Conférence du Professeur Guiliana Andreotti (salle des Actes)

Professeur à l’université du Trentin (Trente), spécialisée dans l’épistémologie de la géographie culturelle et géographie du paysage.

La vigne a dans le Trentin une origine très ancienne, toujours liée à l’exploitation du sol. Elle a profondément marqué le paysage et l’expression artistique, les mœurs et les activités.

C’était la première destination des activités humaines, comme le montre les voies de communications. Elle a donné lieu à de grands travaux de terrassements. Le système de terrasses viticoles appelé la pergola tridentine est simple ou double, en L ou en deux L opposés, fait déjà signalé dans l’Antiquité par Columelle et Varron. Le vignoble monte jusqu’à 800 m d’altitude et couvre 9 700 ha. 39 % du vignoble est situé dans les vallées, 41 % dans les collines et 20 % dans les montagnes. Entre les Alpes Rhétiques, à l’ouest, et les Dolomites, à l’est, les vignobles couvrent 6 200 km2. La région est densément peuplée : 73 hab./km2.

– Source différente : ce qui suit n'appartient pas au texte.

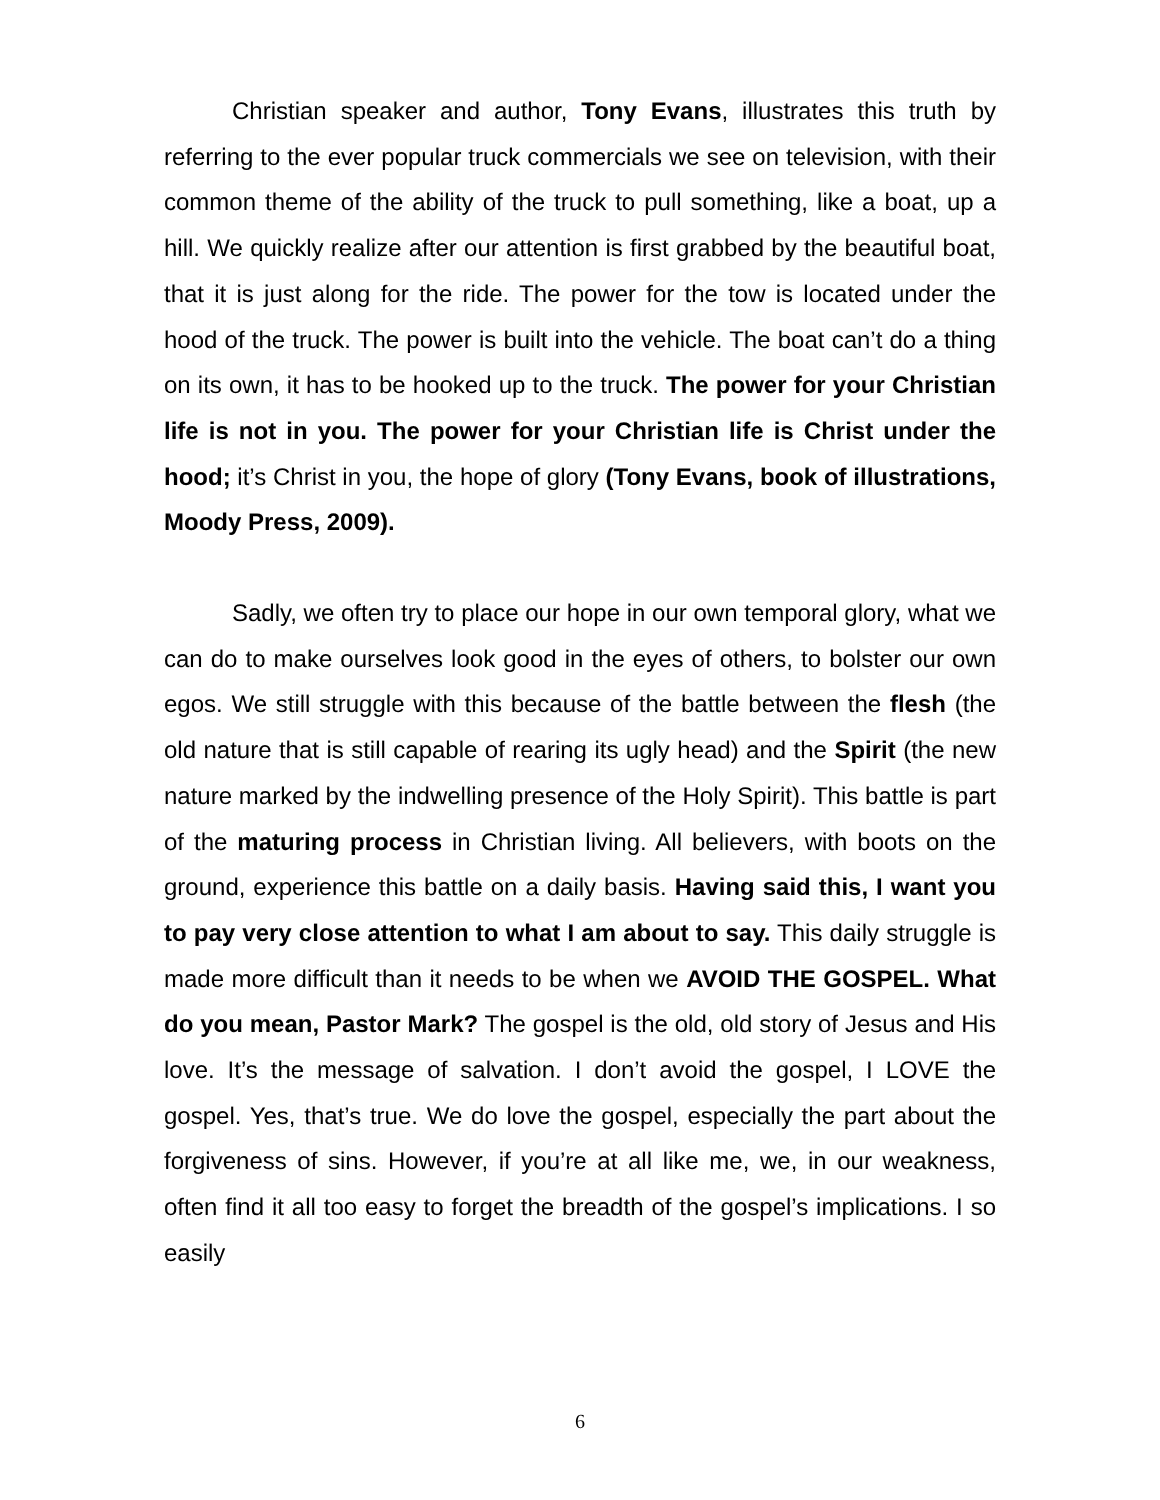Christian speaker and author, Tony Evans, illustrates this truth by referring to the ever popular truck commercials we see on television, with their common theme of the ability of the truck to pull something, like a boat, up a hill. We quickly realize after our attention is first grabbed by the beautiful boat, that it is just along for the ride. The power for the tow is located under the hood of the truck. The power is built into the vehicle. The boat can’t do a thing on its own, it has to be hooked up to the truck. The power for your Christian life is not in you. The power for your Christian life is Christ under the hood; it’s Christ in you, the hope of glory (Tony Evans, book of illustrations, Moody Press, 2009).
Sadly, we often try to place our hope in our own temporal glory, what we can do to make ourselves look good in the eyes of others, to bolster our own egos. We still struggle with this because of the battle between the flesh (the old nature that is still capable of rearing its ugly head) and the Spirit (the new nature marked by the indwelling presence of the Holy Spirit). This battle is part of the maturing process in Christian living. All believers, with boots on the ground, experience this battle on a daily basis. Having said this, I want you to pay very close attention to what I am about to say. This daily struggle is made more difficult than it needs to be when we AVOID THE GOSPEL. What do you mean, Pastor Mark? The gospel is the old, old story of Jesus and His love. It’s the message of salvation. I don’t avoid the gospel, I LOVE the gospel. Yes, that’s true. We do love the gospel, especially the part about the forgiveness of sins. However, if you’re at all like me, we, in our weakness, often find it all too easy to forget the breadth of the gospel’s implications. I so easily
6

Du lac de Garde au glacier d’Ortles, à 3 800 m d’altitude, s’étend le Trentin, qui appartient au monde alpin mais qui n’est pas isolé. Le relief n’est pas homogène, le Trentin est fortement plissé, la vallée est orientée vers le Sud. Vers la plaine, le relief prend des formes arrondies en terrasses ; des buttes morainiques modèlent les sols. 300 lacs et étangs ont un impact touristique sur cette région qui ne possède pas de véritables plaines. Une vallée ample et centrale, draînée par l’Adige, est tapissée de dépôts morainiques et fluvio-glaciaires, et constitue la colonne vertébrale et l’axe fluvial où sont concentrées les populations, les agglomérations et les voies de communications ; celles-ci relient le Trentin avec la Lombardie, l’Émilie et la Mitteleuropa via le val Lagarina. Les zones climatiques sont hétérogènes : l’Adige est tempérée océanique, le lac de Garde et la basse vallée de l’Adige sont subméditerranéens. 117 communes sur 223 possèdent du vignoble. La production était de 978 000 quintaux en 2002, soit 750 000 à 800 000 hl par an, ce qui donne un rendement de 70 hl à l’hectare, qui se répartissent en 54 % de blanc (pinot gris et chardonnay) et 46 % de rouge (dont 10,2 % de merlot et 9,4 % de chiana).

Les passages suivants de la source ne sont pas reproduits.